The scratchpad has a three cycle spill to fill latency, if you spill a value you won’t be able to get it back for 3 cycles because of this the length of the belt is set so that nearly everything lives for three
cycles on the belt. So the length of the belt needs to be 3 times the number of results that can be produced by functional units in one instruction for that family member.
That makes sense, but, I can’t imagine that a Tin can only retire three values a cycle, though. Then again, maybe I just suck at understanding real hardware.
The belt is quite different from the scratchpad
I’m not sure I understand specifically what you mean by a ‘slower belt’.
If you think of the belt abstraction: you’ve got this conveyor belt that values go onto and you pull some off, operate on them, and put the result on the belt. The newest results go on the front of the belt and the oldest results fall of the back of the belt. Now, imagine two of these belts. A spill operation moves a value onto the slower belt. It is the only reason the slower belt moves. The fill operation takes a value off the slow belt and puts it back onto the fast belt. The ALU (etc) operates off the fast belt. Values cycle on that belt quickly: it is fast. The slow belt only changes when we need to rename something as being slow.

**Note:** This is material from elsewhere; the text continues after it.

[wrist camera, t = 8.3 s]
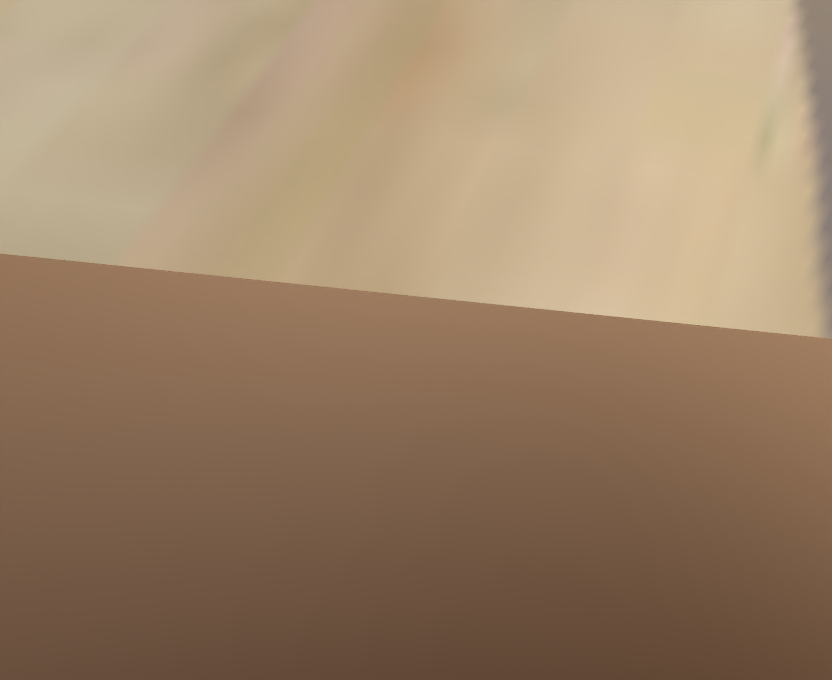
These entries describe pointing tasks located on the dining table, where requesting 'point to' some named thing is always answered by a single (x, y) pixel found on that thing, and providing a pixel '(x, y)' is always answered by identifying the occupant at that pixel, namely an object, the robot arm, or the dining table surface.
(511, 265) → the dining table surface
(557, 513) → the walnut block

The only thing I see with this is that people will find pathological algorithms which require an inane amount of working set to run.
The size of the available on chip memory is the same cost/speed trade off you make when buying DRAM.
Tin has only 128 bytes of scratchpad, and Gold has 512. Why so small? I realize that the scratchpad isn’t expected to be used frequently. Then again, maybe the Tin should have more Scratchpad to make up for its lack of Belt.